START Working data

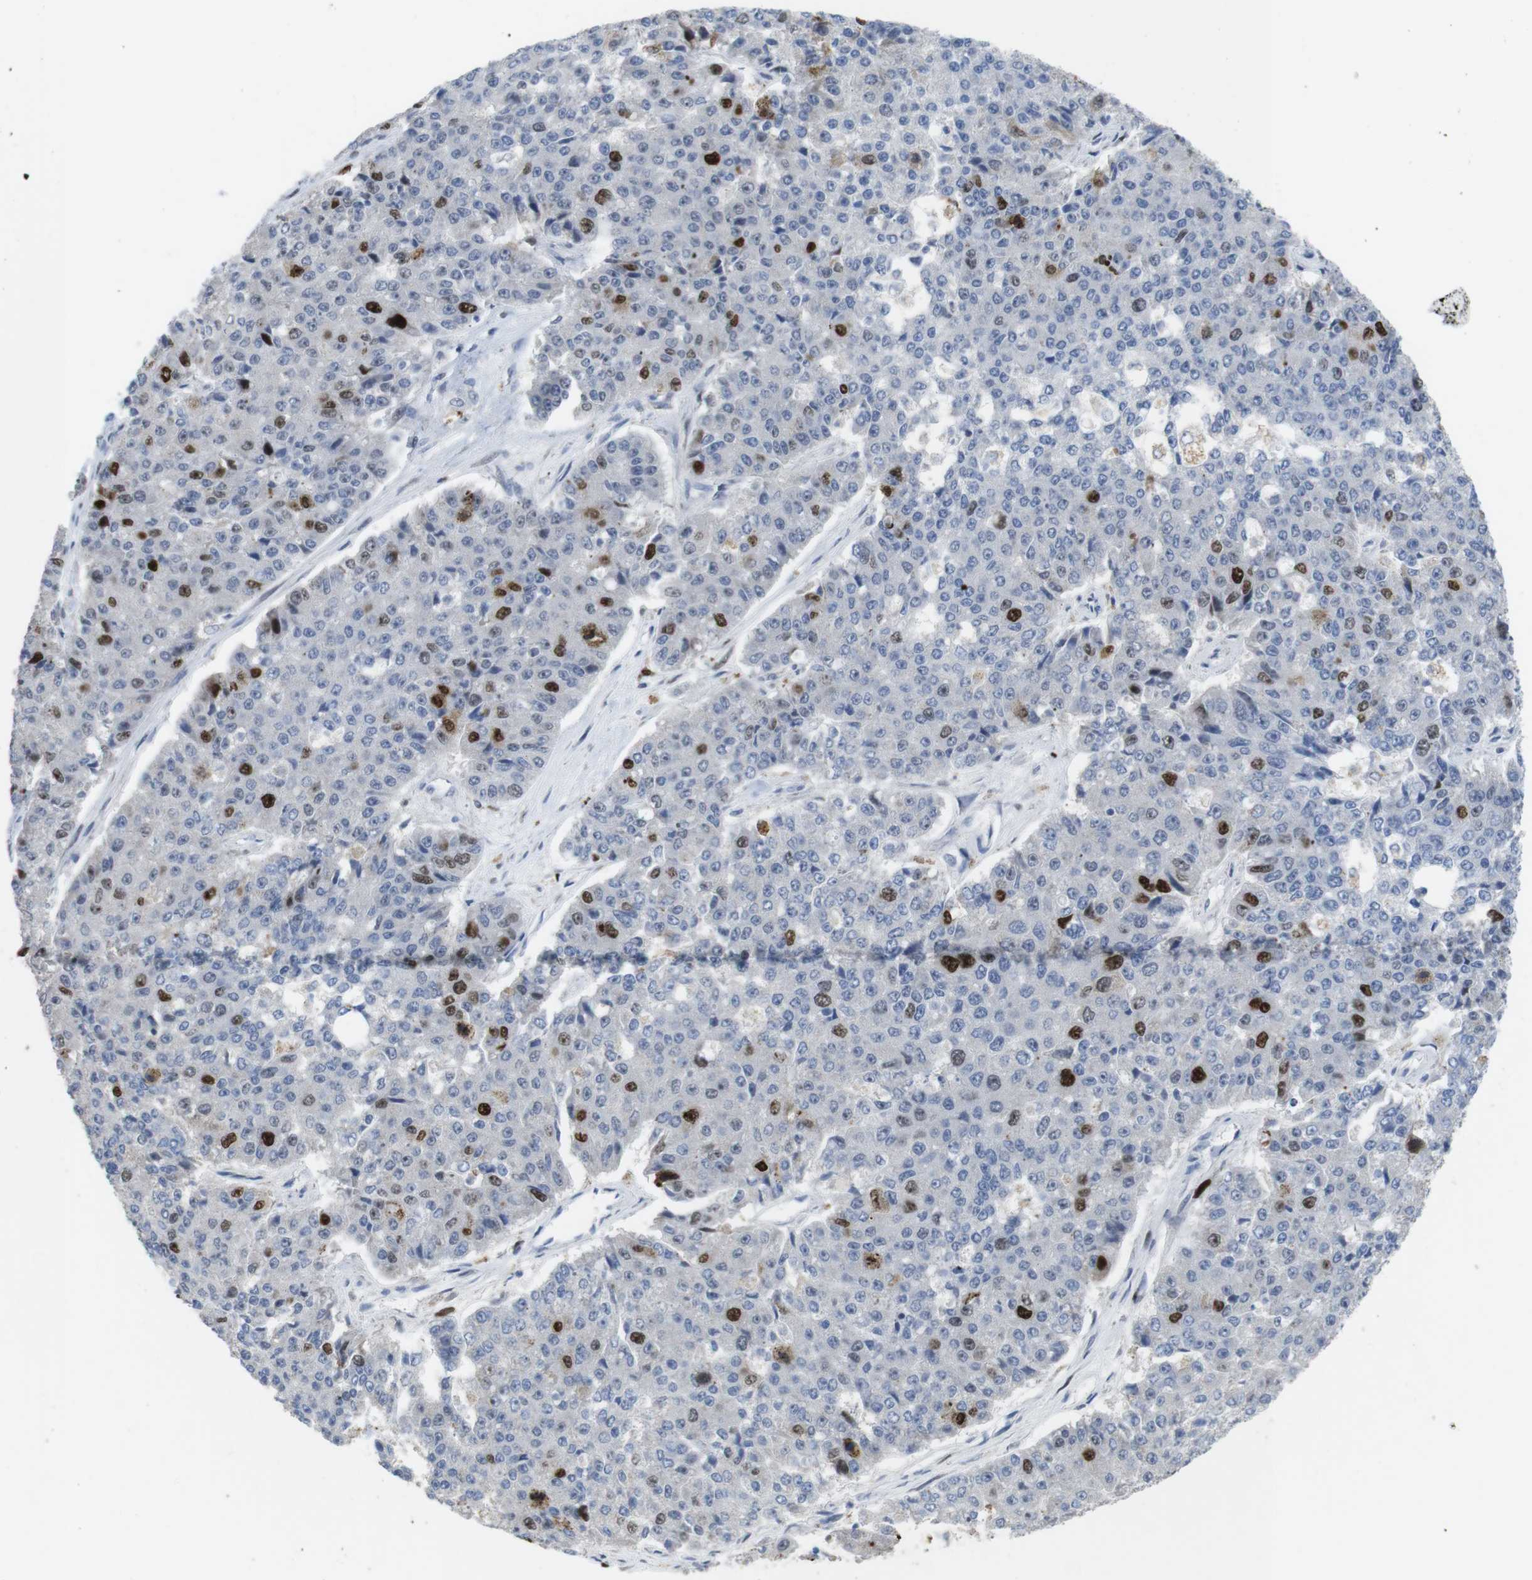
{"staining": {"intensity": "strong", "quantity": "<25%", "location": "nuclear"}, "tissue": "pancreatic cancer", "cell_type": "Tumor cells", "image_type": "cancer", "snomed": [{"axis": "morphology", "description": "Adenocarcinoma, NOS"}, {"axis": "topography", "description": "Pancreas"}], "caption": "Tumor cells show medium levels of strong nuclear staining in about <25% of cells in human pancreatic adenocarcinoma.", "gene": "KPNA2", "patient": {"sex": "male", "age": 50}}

END Working data
START Working data

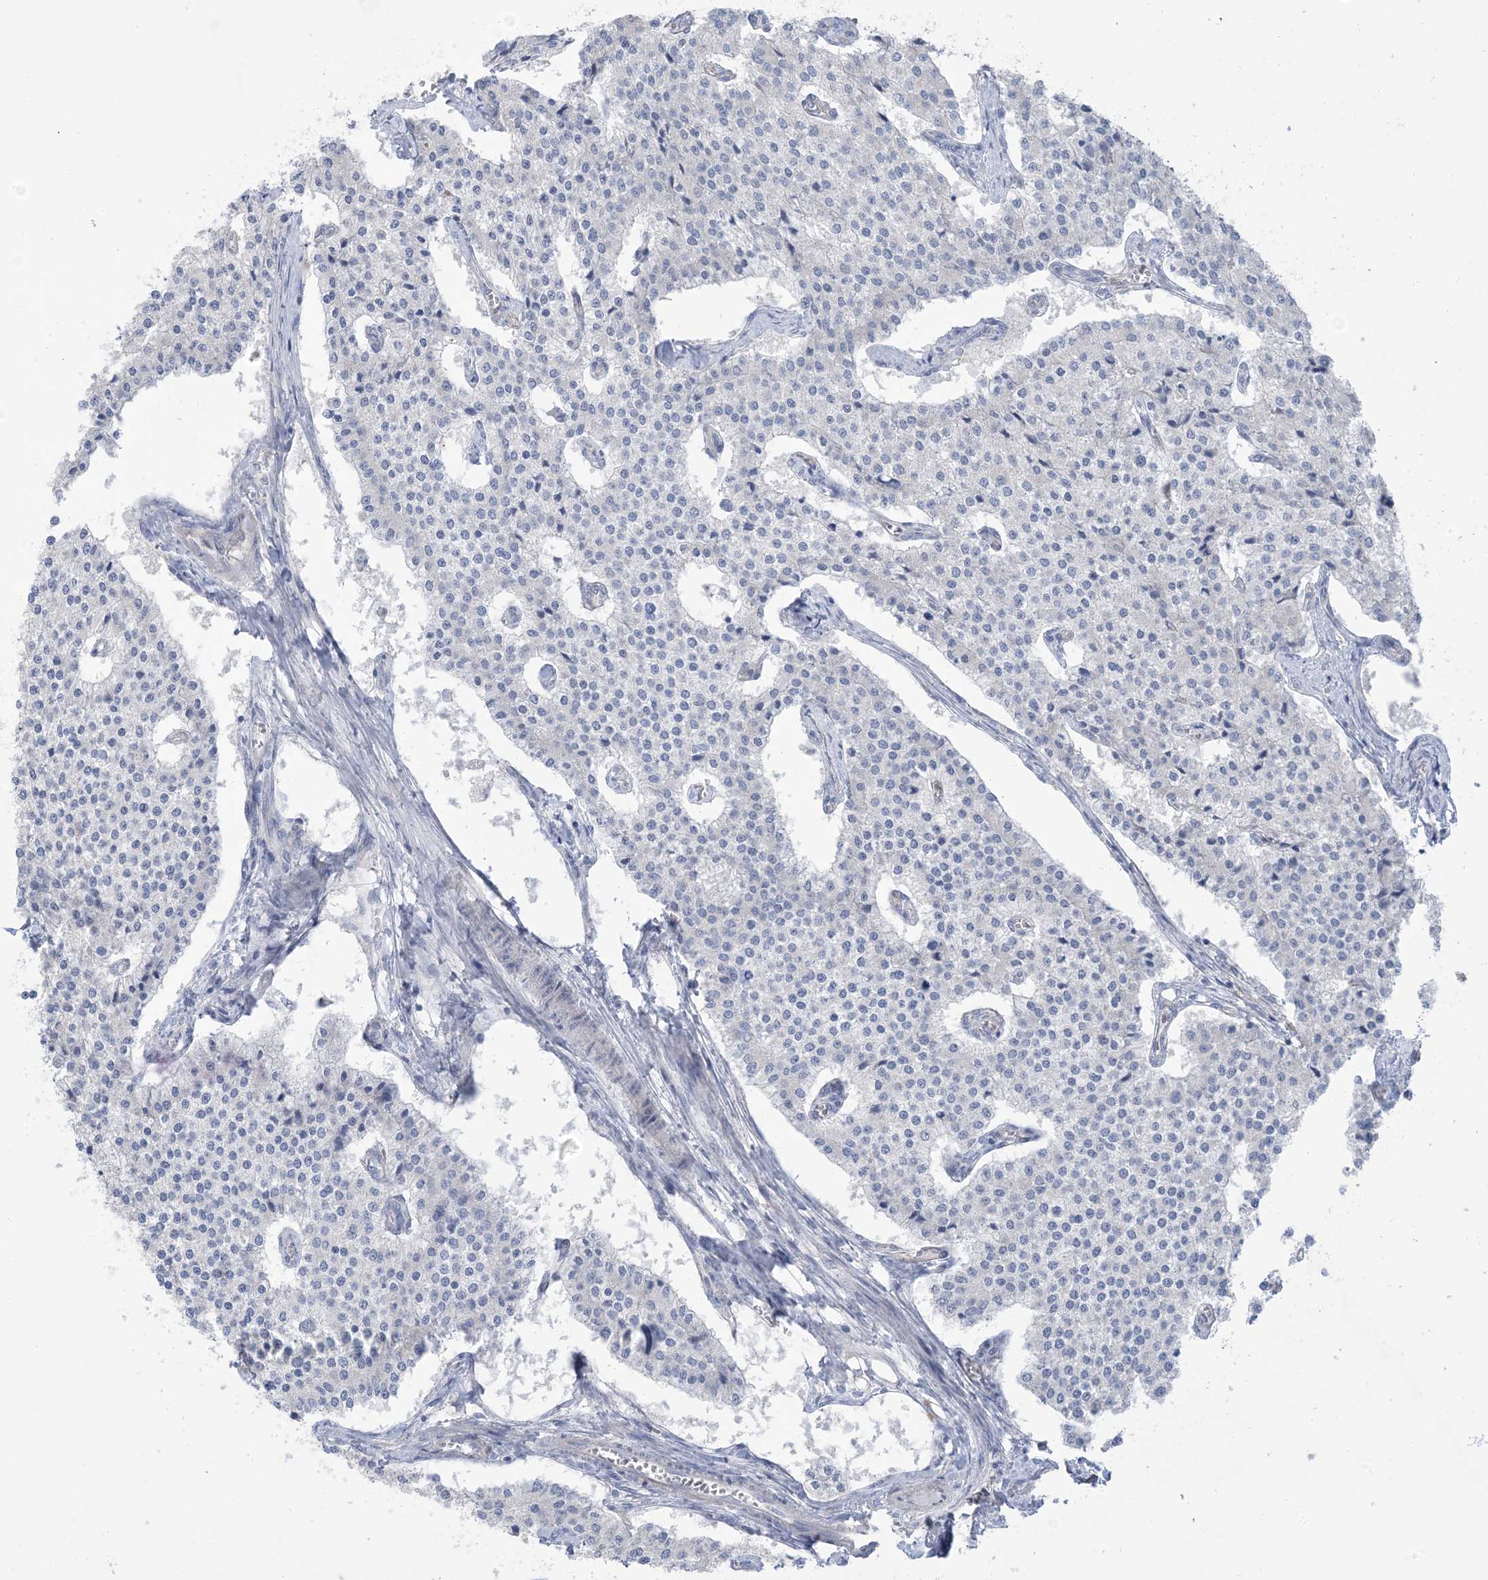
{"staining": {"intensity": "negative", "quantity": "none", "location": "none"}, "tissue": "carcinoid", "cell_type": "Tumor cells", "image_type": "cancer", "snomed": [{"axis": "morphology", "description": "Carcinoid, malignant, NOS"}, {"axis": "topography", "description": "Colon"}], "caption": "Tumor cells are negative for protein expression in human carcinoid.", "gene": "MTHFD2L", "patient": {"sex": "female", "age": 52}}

END Working data
START Working data

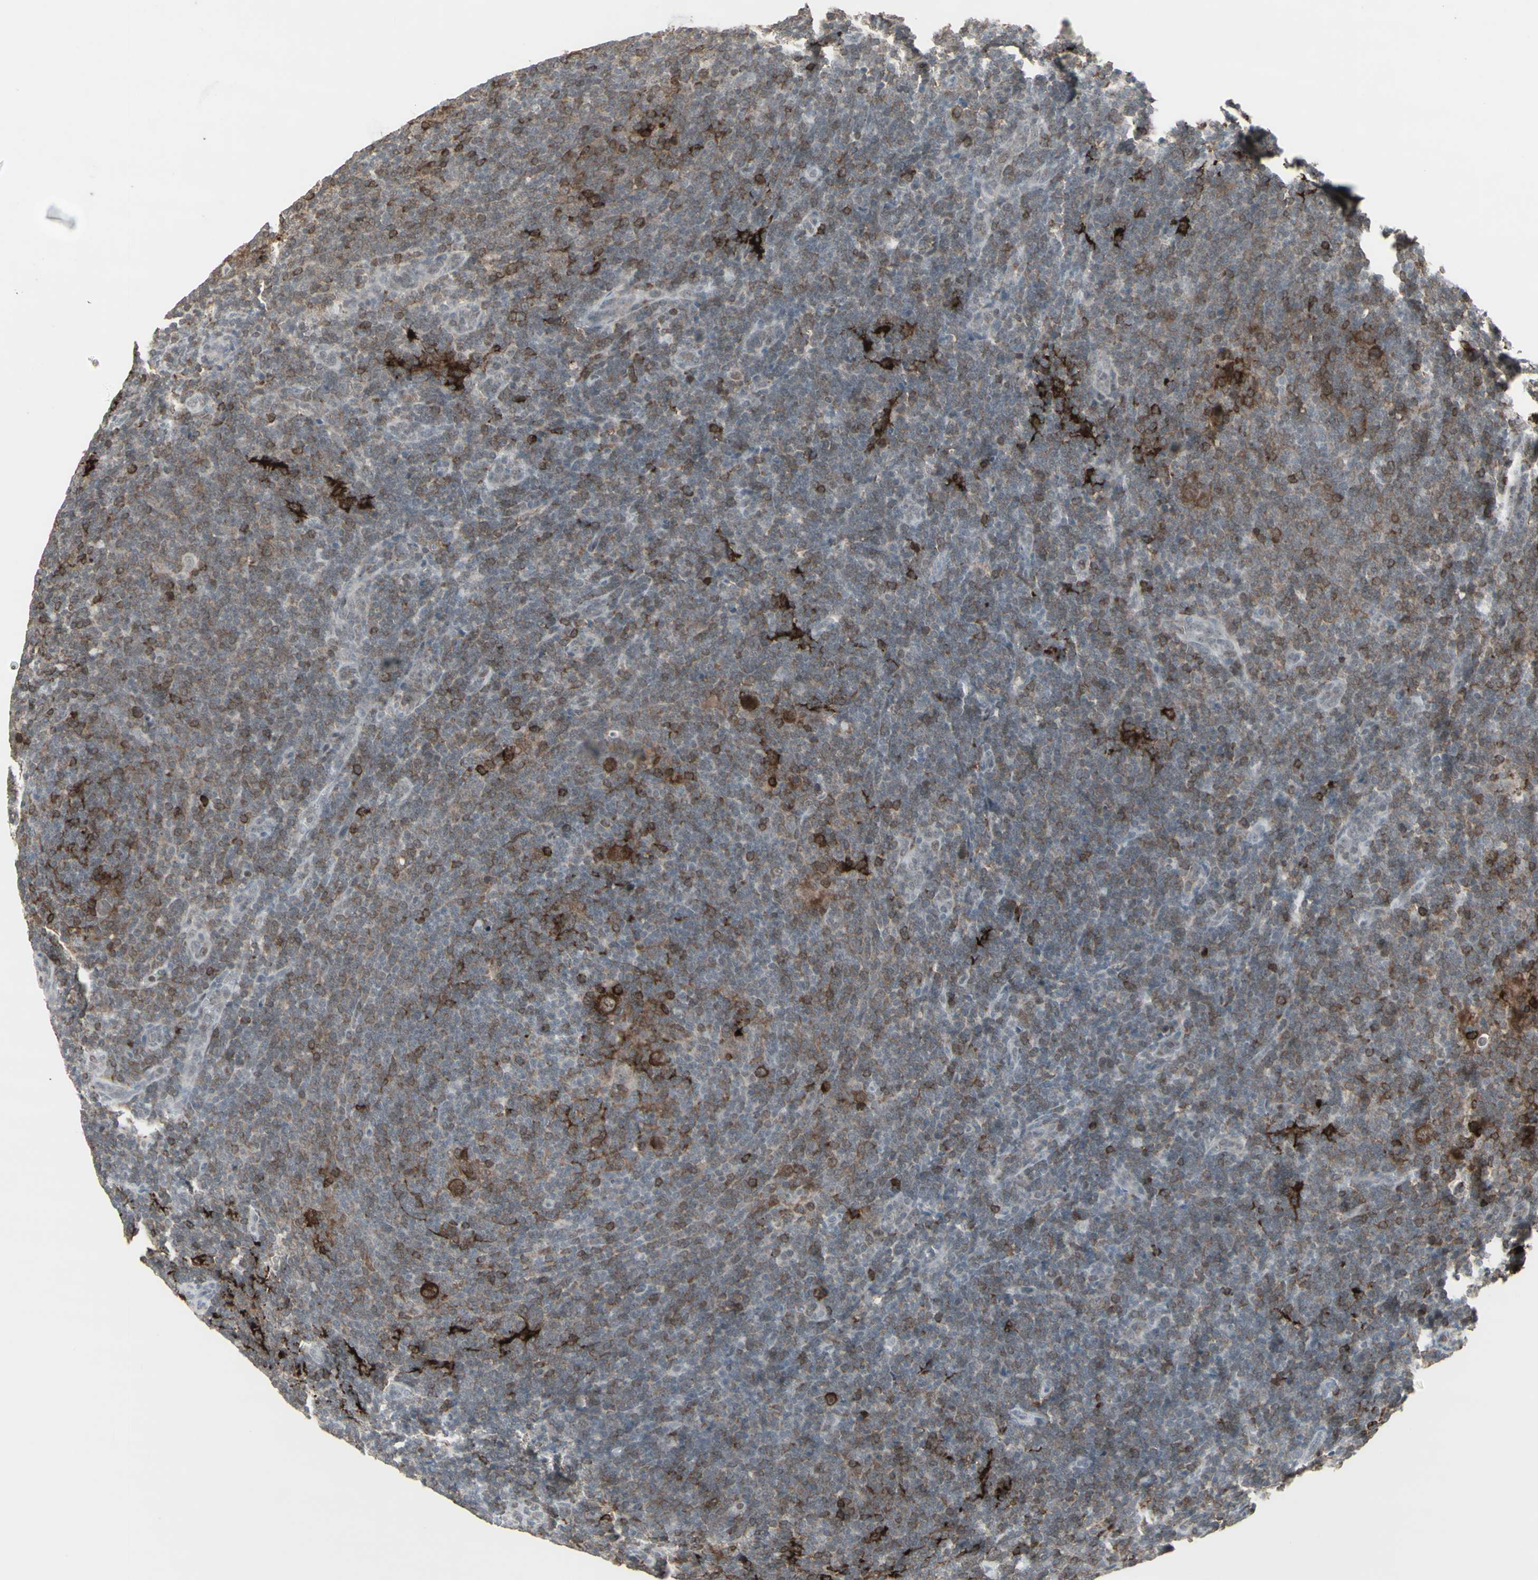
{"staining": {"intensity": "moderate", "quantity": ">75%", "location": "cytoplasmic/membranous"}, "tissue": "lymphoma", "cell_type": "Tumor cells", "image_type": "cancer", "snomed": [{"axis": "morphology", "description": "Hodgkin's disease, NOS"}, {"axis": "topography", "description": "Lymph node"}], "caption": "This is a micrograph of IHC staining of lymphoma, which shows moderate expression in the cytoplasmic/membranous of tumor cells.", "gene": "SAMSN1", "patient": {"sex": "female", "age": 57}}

END Working data

Problem requirements = Only lines holding the word "human" are wanted; copy each one from the listing.

Solution for this problem =
{"staining": {"intensity": "strong", "quantity": "<25%", "location": "nuclear"}, "tissue": "pancreatic cancer", "cell_type": "Tumor cells", "image_type": "cancer", "snomed": [{"axis": "morphology", "description": "Adenocarcinoma, NOS"}, {"axis": "topography", "description": "Pancreas"}], "caption": "Tumor cells show medium levels of strong nuclear staining in about <25% of cells in human pancreatic adenocarcinoma.", "gene": "KPNA2", "patient": {"sex": "male", "age": 50}}
{"staining": {"intensity": "negative", "quantity": "none", "location": "none"}, "tissue": "carcinoid", "cell_type": "Tumor cells", "image_type": "cancer", "snomed": [{"axis": "morphology", "description": "Carcinoid, malignant, NOS"}, {"axis": "topography", "description": "Colon"}], "caption": "Tumor cells are negative for protein expression in human carcinoid.", "gene": "MTHFD2L", "patient": {"sex": "female", "age": 52}}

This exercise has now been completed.